Taner Rumeli: Hep birlikte yükseltilen talepler bence muhataplarına ulaşıyor. Fakat bu, talepleri ne kadar yüksek sesle dile getirdiğinizle de ilgili. Bu anlamda oyuncu arkadaşlarımızın sendikamıza daha çok destek vermesi gerektiğini düşünüyoruz. Sendika hepimizin. Burayı birkaç kişiden oluşan bir ofis olarak görmemek gerekiyor. Hepimiz bu işi gönüllülükle yapıyoruz. Dolayısıyla hepimiz sektörümüzün daha iyiye gitmesi için çalışıyoruz. Burada sendikanın koruyucu ve kapsayıcı gücü ortaya çıkıyor. Ne kadar kalabalık olursak ne kadar çok kurumumuzun etrafında birleşirsek sesimizi daha çok duyurabileceğimizi düşünüyoruz. Bunun dışında setler neden durdurulmadı? Bunun ekonomik koşullara bağlı olduğunu düşünüyorum. Bizim sektörümüzde karmaşık sözleşme biçimleri var. Bu karmaşık sözleşme biçimlerinde , tarafların birbirine karşı belli sorumlulukları oluyor. Nihayetinde bunun sonucu ekonomik kaygılar var diye düşünmekteyim. Bunun sosyolojik bir tarafı da olabilir. Dizilerin yayınlarının durdurulması insanların üzerinde yaratacağı psikolojik etkiler yaratabilir.Bugüne kadar insanların iki hafta boyunca izleyebileceği dizi/film çekilmiştir diye düşünüyorum. Yapım taraflarının da setlerin durmasına itiraz edeceğini düşünmüyorum. Onların da korktuğunu düşünüyorum sonuçta onların da aileleri var. Herkesin belli hassasiyetleri var. Bu ağır sözleşme biçimleri belki de kimsenin inisiyatif almadığı bir süreçle karşılaşmamızı sağlıyor diyebilirim.  

Son olarak eklemek istediklerinizi alabilir miyiz? 

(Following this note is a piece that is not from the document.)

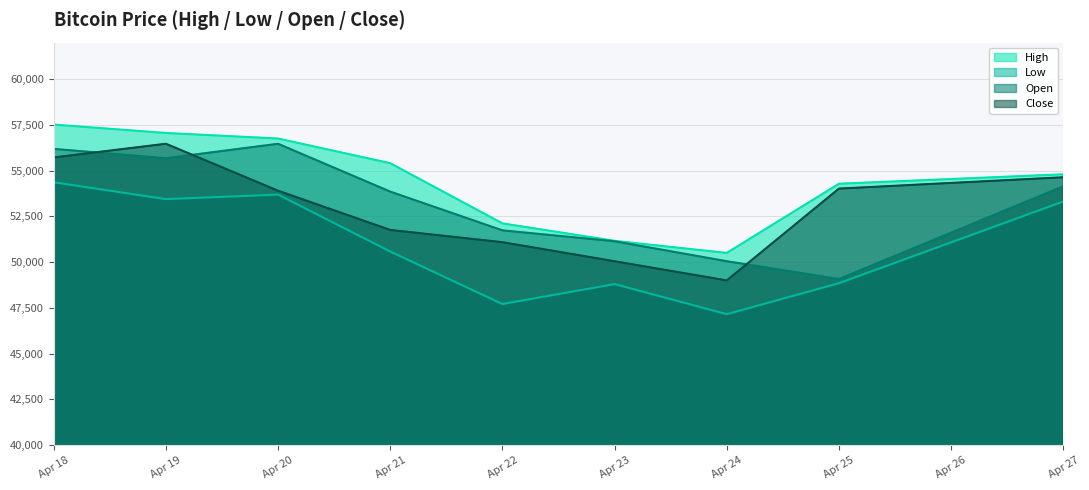

How many data points does each series have?

9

Taner Rumeli/Tuba Erdem: Öncelikle şu an yapılması gereken en önemli şeyin insan sağlığını korumak olduğunu düşünüyoruz. Biz de kurum olarak oyuncuların haklarını savunmakla yükümlüyüz. Bu anlamda elimizden geleni yapıyoruz ve yapmaya devam edeceğiz. Olası yaşanacak mağduriyetlerle ilgili de aklımızın, fikrimizin yettiğince fikirler, projeler, öneriler geliştirmeye çalışıyoruz. Bu anlamda bize katkı sunmak isteyen oyuncu arkadaşlarımıza buradan açık çağrımızdır, sendikamıza gelsinler bize katkı sunsunlar, bizim aklımıza gelmeyen fikirlerini bizimle paylaşsınlar bu bizi çok mutlu eder. Teşekkür ederiz.